I never really showed at all, and I was prone to nausea throughout so if I was lucky someone would offer me a seat when I looked unwell. I think I only asked for a seat a couple times, as long as I felt fine I didn’t see the need to sit.
And baby on board pin? Do they hand them out at the Ob/Gyn to every pregnant woman? Otherwise who knows if someone is actually pregnant if anyone can go buy them. It tells me nothing. Not that I’d probably question it, but still…
If the seat in question is designated for people with higher need then I entirely disagree with you. The pregnant woman shouldn’t have even needed to ask. You don’t get to zone out and do paperwork or become engrossed in your iphone apps if you are sitting in one of the seats reserved for special needs. You should at least look up at every stop and see if anyone who needs the seat gets on the train.
I very hesitantly agree with you–hesitant because I haven’t been on a train in nearly 8 years. That said, though, it does seem to me that the person for whom the seat is reserved is within her rights to politely demand seating. She’s not asking for a favor, she’s reminding passengers of the rules on the train, and denying her is not an option within the rules of the system.
The fact that she had a baby on board sticker on her bag is rather tacky.
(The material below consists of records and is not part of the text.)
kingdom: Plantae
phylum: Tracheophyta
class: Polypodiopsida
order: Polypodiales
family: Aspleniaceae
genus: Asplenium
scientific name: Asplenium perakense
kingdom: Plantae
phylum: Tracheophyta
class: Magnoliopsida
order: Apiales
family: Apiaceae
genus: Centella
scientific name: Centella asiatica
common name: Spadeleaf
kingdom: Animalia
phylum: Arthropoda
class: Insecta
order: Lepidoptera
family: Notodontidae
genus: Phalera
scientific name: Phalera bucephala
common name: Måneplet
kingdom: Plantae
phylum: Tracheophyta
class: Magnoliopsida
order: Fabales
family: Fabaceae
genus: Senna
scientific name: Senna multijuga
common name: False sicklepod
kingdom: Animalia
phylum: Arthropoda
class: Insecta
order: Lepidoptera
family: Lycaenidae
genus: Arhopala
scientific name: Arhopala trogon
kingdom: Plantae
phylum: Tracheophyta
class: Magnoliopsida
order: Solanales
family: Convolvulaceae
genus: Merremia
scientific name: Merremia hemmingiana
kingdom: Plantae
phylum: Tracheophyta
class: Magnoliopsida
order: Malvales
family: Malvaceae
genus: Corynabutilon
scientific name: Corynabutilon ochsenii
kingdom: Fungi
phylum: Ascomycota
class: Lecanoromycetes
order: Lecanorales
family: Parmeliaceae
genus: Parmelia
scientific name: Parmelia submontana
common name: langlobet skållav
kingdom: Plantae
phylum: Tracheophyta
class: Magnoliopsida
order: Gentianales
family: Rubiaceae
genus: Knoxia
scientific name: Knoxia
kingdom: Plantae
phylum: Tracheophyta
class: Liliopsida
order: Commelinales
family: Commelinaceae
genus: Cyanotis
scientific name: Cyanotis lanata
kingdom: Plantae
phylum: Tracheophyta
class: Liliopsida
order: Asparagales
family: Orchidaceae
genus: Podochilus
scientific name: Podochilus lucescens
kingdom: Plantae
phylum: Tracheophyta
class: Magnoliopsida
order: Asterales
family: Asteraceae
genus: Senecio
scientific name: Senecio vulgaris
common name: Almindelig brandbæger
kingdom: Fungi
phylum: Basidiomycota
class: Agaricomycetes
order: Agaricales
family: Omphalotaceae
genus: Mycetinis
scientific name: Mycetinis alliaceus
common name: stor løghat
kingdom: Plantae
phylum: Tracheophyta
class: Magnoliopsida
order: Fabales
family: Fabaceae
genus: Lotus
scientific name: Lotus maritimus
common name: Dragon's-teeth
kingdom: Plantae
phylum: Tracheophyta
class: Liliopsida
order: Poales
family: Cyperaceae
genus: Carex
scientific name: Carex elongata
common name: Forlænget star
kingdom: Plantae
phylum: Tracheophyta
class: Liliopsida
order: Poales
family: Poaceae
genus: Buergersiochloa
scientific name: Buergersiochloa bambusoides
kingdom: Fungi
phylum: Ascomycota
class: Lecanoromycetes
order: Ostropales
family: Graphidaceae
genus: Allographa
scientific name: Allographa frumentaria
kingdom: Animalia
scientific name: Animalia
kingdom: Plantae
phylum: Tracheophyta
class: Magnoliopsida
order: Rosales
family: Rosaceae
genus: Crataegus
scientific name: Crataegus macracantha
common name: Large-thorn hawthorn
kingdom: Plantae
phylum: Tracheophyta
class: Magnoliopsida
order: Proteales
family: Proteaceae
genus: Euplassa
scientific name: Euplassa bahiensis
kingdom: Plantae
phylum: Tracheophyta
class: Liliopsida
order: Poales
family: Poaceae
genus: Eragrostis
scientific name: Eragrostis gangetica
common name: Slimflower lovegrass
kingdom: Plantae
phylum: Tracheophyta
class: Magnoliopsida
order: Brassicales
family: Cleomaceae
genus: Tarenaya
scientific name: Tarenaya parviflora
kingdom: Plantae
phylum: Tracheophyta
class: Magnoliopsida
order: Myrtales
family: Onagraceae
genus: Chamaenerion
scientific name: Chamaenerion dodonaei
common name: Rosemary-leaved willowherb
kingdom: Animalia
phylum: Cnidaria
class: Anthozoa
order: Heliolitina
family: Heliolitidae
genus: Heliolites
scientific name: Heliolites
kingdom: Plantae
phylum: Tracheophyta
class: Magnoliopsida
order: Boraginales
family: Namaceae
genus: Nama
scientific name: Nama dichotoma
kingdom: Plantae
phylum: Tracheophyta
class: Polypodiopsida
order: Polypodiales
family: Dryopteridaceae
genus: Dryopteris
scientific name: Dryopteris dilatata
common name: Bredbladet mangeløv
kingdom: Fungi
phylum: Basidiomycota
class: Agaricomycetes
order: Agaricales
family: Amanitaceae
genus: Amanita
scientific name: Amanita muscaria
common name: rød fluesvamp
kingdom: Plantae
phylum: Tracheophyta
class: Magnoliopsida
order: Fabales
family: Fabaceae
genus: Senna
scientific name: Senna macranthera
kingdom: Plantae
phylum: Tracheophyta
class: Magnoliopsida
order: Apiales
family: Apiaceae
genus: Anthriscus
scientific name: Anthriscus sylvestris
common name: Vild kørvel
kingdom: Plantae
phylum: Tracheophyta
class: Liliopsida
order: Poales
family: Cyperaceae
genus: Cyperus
That being said do you guys not have priority seating on the trains? If you do then she could have spoken to the stafff and had them ask the person to move. if there is no priority seating then she had a lot of balls to ask someone to give up their seat.
The nice thing to do would be to give her the seat but demanding it is rather arrogant and rude.
Not a sticker, a pin. A pin, in fact, provided for free by Transport for London for the specific purpose of letting people know that you’re pregnant (which is not always obvious in some people) and may need to sit down. Not tacky at all.
Not all pregnancies are the same, so it’s not much use comparing them. If there are designated seats for pregnant women, I don’t see any problem with a pregnant woman insisting on priority seating. I don’t think she should if she doesn’t need it, but it’s no one else’s place to decide if she needs it. If there are no designated places, I think it’s fine to ask politely if you really need it–for any reason, pregnant or no–but not just because you want it. I also think it’s a douche move to not give up your seat if asked politely (unless you have your own medical issues) just because it’s so unusual for strangers to ask that if they do, they probably really, really need it.
Call me old-fashioned, but if I find myself in a situation where seats are at a premium, I think that men should stand so women can sit; young people should stand so old people should sit; pregnant women, or anyone (male or female) travelling with a small child should be offered a seat by an able-bodied person of either sex. Somebody gets on the bus with a load of groceries? Let them sit down. It’s not entitlement, it’s common courtesy. It appalls me to watch able-bodied men sit on their butts while women with toddlers struggle to keep their balance while carrying a baby in one arm on a crowded bus. How were these men brought up? And don’t get me started on the men who wear baseball caps indoors…! I will always offer my seat to someone who needs it more.